Note that this is not enough to mirror the actual execution of a CalcJob. This method only prepares the instructions for copying local and remote files, that are specified in the local_copy_list and remote_copy_list (and remote_symlink_list). This is done by aiida.engine.daemon.execmanager.upload_calculation, so that function needs to be called as well. However, this will require some refactoring as it currently does not allow specifying the target directory but will determine this automatically. In your use case, you also have to think what to do with files specified in the remote_copy_list that can be on a remote computer and may not exist anymore.

1 Like

Hi @sphuber, wow, thank you for this detailed explanation! Everything makes a lot of sense. instantiate_process and get_manager().get_runner() were the missing pieces.

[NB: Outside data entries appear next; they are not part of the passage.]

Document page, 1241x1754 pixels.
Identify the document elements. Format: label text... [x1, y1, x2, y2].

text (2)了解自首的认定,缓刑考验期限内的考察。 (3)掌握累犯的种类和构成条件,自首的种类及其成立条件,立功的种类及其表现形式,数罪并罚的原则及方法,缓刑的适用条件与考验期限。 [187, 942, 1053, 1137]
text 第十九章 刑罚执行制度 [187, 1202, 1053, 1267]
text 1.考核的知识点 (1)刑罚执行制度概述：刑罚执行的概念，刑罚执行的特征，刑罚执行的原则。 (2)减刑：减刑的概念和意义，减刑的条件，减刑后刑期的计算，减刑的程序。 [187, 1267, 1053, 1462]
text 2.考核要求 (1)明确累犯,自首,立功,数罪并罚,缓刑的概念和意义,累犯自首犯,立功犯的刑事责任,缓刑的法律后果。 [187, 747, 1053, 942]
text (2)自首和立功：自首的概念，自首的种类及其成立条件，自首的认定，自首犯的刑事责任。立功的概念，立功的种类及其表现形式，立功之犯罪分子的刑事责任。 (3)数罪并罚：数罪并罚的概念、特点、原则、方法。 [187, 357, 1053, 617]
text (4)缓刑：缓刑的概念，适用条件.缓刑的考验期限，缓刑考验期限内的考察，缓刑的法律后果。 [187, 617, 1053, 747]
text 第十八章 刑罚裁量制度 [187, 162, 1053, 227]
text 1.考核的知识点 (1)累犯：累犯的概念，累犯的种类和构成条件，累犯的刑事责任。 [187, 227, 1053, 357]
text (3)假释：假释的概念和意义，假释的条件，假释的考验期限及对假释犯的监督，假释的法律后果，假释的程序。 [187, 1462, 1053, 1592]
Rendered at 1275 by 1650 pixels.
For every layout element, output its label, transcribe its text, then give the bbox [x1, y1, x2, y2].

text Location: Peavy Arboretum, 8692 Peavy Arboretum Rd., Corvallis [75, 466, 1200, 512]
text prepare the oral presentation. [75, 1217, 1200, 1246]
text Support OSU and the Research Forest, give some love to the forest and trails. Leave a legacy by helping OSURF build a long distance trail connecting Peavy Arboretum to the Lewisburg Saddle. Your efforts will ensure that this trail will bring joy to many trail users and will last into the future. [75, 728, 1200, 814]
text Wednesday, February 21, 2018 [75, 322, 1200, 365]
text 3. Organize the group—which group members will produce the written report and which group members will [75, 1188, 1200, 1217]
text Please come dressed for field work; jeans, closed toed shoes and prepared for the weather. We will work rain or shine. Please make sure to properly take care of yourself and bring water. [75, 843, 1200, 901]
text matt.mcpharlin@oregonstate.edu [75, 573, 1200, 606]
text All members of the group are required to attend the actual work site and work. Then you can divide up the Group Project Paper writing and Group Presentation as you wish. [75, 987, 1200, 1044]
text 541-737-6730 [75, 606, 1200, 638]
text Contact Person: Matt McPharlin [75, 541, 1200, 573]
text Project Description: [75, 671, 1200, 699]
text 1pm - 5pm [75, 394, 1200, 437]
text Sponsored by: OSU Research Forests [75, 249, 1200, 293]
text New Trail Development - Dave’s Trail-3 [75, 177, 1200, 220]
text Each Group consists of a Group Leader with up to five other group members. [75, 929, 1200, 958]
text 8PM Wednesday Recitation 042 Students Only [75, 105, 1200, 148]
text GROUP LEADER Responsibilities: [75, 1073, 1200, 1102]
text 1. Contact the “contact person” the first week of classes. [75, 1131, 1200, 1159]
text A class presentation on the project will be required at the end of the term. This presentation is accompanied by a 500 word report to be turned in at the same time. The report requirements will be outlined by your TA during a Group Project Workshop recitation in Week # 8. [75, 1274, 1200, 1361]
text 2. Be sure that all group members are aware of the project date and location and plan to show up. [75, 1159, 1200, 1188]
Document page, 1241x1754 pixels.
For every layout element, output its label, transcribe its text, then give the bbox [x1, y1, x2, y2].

Been playing around a bit now with this implementation, but yeah, I’m arriving at the same conclusion as you (obviously), that this is not very straightforward. Indeed, I’m not getting the actual file structure by running the presubmit and upload_calculation, as the corresponding “CalcJobNode already has a remote_folder output: skipping upload”. The whole setup also seems like quite the API-abuse :sweat_smile: so I’d just issue a warning for now when this option is chosen, and we can continue the discussion on that at the actual PR.

I think the initial question is nicely answered here, and will be helpful for people that might wonder the same thing, thanks again!

1 Like

This topic was automatically closed 5 days after the last reply. New replies are no longer allowed.